Syphilis is caused by a type of bacteria called Treponema pallidum. It causes sores and those sores are the way the disease is passed on during sexual contact. It does take direct contact however. The bacteria can be passed on by an infected woman to her unborn child, resulting in death for the fetus or the child soon after birth. Over 30 thousand people are infected each year.
Syphilis has three basic stages:
* Primary stage - the incubation period ranges from 10-90 days after infection. the average is 21 days. A single sore, called a chancre, is usually the first sign. It is small, round, firm and painless and appears where the bacteria first entered the body. It is possible to have multiple sores. The chancre heals on its own in three to six weeks. Without treatment, the disease moves in to:
* Secondary stage - begins with rashes on the body. The primary places are the palms of the hands or the soles of the feet. The rough reddish or reddish-brown spots will disappear on their own in a few weeks. Other types of rashes can also appear on other parts of the body. Other symptoms will mimic flu symptoms such as fever, sore throat, muscle aches, headaches, exhaustion and swollen glands. During both primary and secondary stage, a person is infectious and can pass the disease on to others.

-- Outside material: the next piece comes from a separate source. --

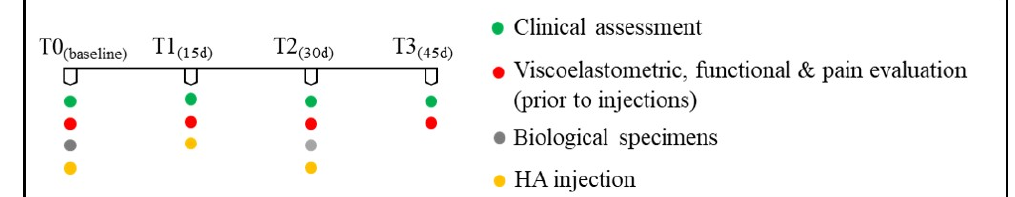
Figure 1. Experimental design.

* Late or latent stage - starts when the visible symptoms disappear. The disease remains however and will start to destroy internal organs. Symptoms from this may not show up for years but when they do, they can be deadly.
Diagnosis and treatment
The tests for syphilis are simple. A microscopic examination of a sample from a sore can tell if the bacteria are present. Shortly after infection, a blood test can tell if a person has been infected.
Syphilis is easily cured with a round of antibiotics. Damage done to internal organs however, many times cannot be repaired.
CDC recommends that pregnant women be screened for syphilis, and treated if they are infected. Syphilis poses a danger to a fetus during pregnancy. untreated syphilis, for example, can result in stillbirth, newborn death or birth defects.
Abstinence is the only sure way to prevent infection. All other methods carry some risk.